Xinyi Zhang,Yanni Xu,Changzhi Jiang,Lian Shen,Xiangrong Liu
DOI: https://doi.org/10.1093/bioinformatics/btae164
IF: 5.8
2024-03-26
Bioinformatics
Abstract:Abstract Motivation Molecular representation learning plays an indispensable role in crucial tasks such as property prediction and drug design. Despite the notable achievements of Molecular Pre-training Models (MPMs), current methods often fail to capture both the structural and feature semantics of molecular graphs. Moreover, while graph contrastive learning has unveiled new prospects, existing augmentation techniques often struggle to retain their core semantics.

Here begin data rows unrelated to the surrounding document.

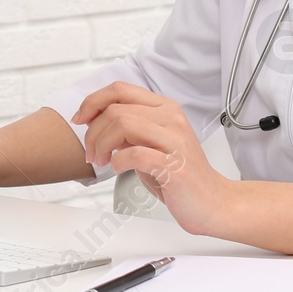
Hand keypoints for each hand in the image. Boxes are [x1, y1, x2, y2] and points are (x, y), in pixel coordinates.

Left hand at [72, 81, 233, 235]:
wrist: (212, 202)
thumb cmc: (178, 174)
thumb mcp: (150, 143)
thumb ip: (129, 128)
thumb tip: (95, 120)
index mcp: (164, 107)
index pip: (120, 89)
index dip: (92, 101)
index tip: (80, 119)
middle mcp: (171, 118)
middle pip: (116, 109)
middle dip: (93, 132)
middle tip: (92, 153)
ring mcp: (175, 140)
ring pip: (123, 124)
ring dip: (102, 144)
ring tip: (102, 161)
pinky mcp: (174, 166)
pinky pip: (135, 154)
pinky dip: (118, 161)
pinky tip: (118, 169)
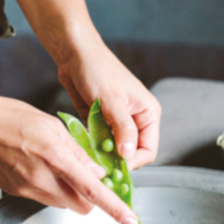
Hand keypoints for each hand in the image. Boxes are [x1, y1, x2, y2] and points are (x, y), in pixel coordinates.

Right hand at [0, 92, 140, 223]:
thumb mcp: (52, 125)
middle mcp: (41, 178)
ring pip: (62, 203)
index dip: (116, 207)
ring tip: (60, 165)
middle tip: (91, 177)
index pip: (93, 190)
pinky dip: (52, 188)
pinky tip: (41, 167)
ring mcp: (26, 189)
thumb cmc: (10, 116)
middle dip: (91, 198)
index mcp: (55, 157)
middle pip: (81, 205)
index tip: (132, 220)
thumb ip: (77, 151)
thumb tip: (97, 172)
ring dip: (70, 192)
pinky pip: (43, 198)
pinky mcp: (15, 192)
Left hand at [57, 40, 160, 169]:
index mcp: (147, 113)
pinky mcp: (101, 122)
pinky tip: (82, 146)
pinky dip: (92, 146)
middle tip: (99, 167)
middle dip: (116, 160)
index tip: (114, 168)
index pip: (148, 149)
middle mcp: (136, 119)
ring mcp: (117, 122)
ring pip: (114, 149)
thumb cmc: (97, 69)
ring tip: (89, 156)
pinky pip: (100, 142)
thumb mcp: (111, 100)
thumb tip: (129, 154)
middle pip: (131, 152)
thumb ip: (123, 128)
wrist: (75, 54)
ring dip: (102, 154)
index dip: (133, 161)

To overcome these limitations, we propose a gradient-compensated encoder parameter perturbation approach, ensuring efficient and stable feature augmentation. By merging enhancement strategies grounded in attribute masking and parameter perturbation, we introduce MoleMCL, a new MOLEcular pre-training model based on Multi-level Contrastive Learning. Results Experimental results demonstrate that MoleMCL adeptly dissects the structure and feature semantics of molecular graphs, surpassing current state-of-the-art models in molecular prediction tasks, paving a novel avenue for molecular modeling. Availability and implementation The code and data underlying this work are available in GitHub at https://github.com/BioSequenceAnalysis/MoleMCL. Contact 23020221154148@stu.xmu.edu.cn Supplementary information Supplementary data are available at Bioinformatics online.

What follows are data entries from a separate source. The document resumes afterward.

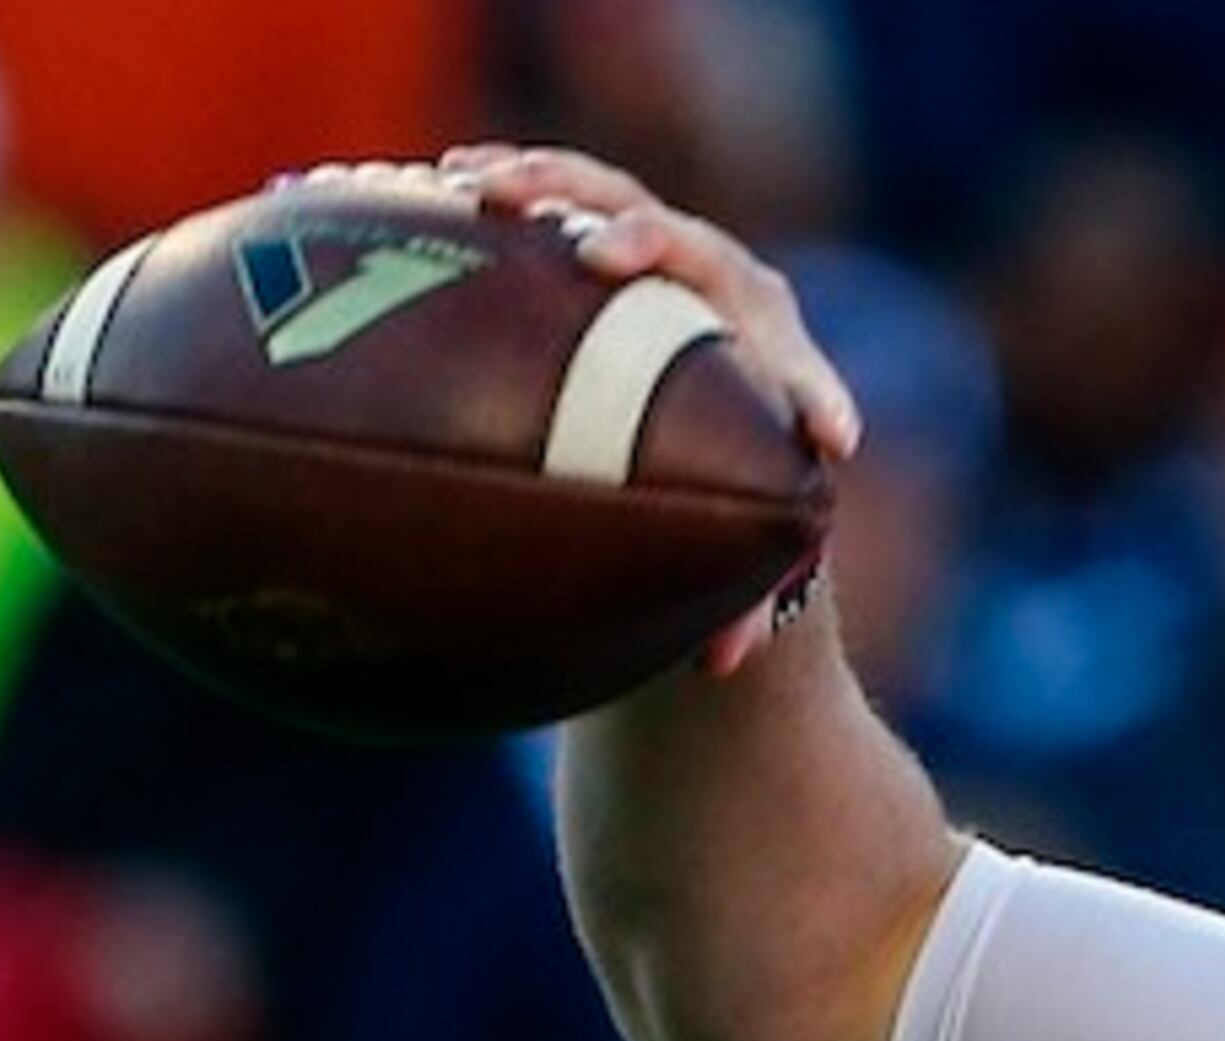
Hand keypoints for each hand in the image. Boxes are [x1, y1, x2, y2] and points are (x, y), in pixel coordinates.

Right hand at [437, 143, 862, 674]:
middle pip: (687, 248)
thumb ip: (745, 593)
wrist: (704, 383)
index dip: (806, 389)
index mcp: (769, 348)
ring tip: (472, 189)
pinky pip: (537, 194)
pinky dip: (486, 187)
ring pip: (598, 195)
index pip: (790, 363)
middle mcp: (719, 281)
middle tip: (596, 257)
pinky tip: (411, 189)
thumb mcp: (740, 527)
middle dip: (643, 243)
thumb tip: (722, 668)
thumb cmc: (728, 467)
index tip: (813, 424)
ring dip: (543, 187)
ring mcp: (649, 242)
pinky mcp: (584, 225)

biochemical research methods,biotechnology & applied microbiology,mathematical & computational biology
What problem does this paper attempt to address?
The paper aims to address two major issues in molecular representation learning: 1. **Insufficient capture of structural and feature semantics**: Existing molecular pre-training models often struggle to simultaneously capture the structural and feature semantics of molecular graphs. This limitation affects the model's performance in critical tasks such as property prediction and drug design. 2. **Core semantic retention challenge in contrastive learning**: Although contrastive learning offers a new perspective for molecular pre-training, existing data augmentation techniques often struggle to effectively enhance while retaining the core semantics of molecules. For example, structure-based augmentation methods may fail to handle molecular activity cliffs correctly, where structurally similar molecules may have drastically different properties. To address the above issues, the paper proposes MoleMCL, a molecular pre-training framework based on multi-level contrastive learning. Specifically, MoleMCL includes the following innovations: - **Gradient compensation parameter perturbation strategy**: To perturb model parameters more scientifically and ensure stability and effectiveness during the contrastive learning process, the paper introduces a gradient compensation scheme. This method uses gradients from previous contrastive learning stages to guide parameter perturbation, thereby avoiding semantic disruption that simple Gaussian noise perturbation might cause. - **Augmentation strategy combining attribute masking and parameter perturbation**: To simultaneously capture the structural and feature semantics of molecular graphs, the paper combines attribute masking techniques with parameter perturbation, proposing the MoleMCL framework. This integrated approach enables the model to learn molecular representations at different levels. Experimental results show that MoleMCL performs excellently in molecular property prediction tasks, outperforming current state-of-the-art models. It can serve as a foundational pre-training task for various graph neural network architectures, enhancing their performance. Additionally, molecular retrieval experiments further validate that MoleMCL can generate chemically meaningful representations, demonstrating the effectiveness of the proposed multi-level contrastive learning method.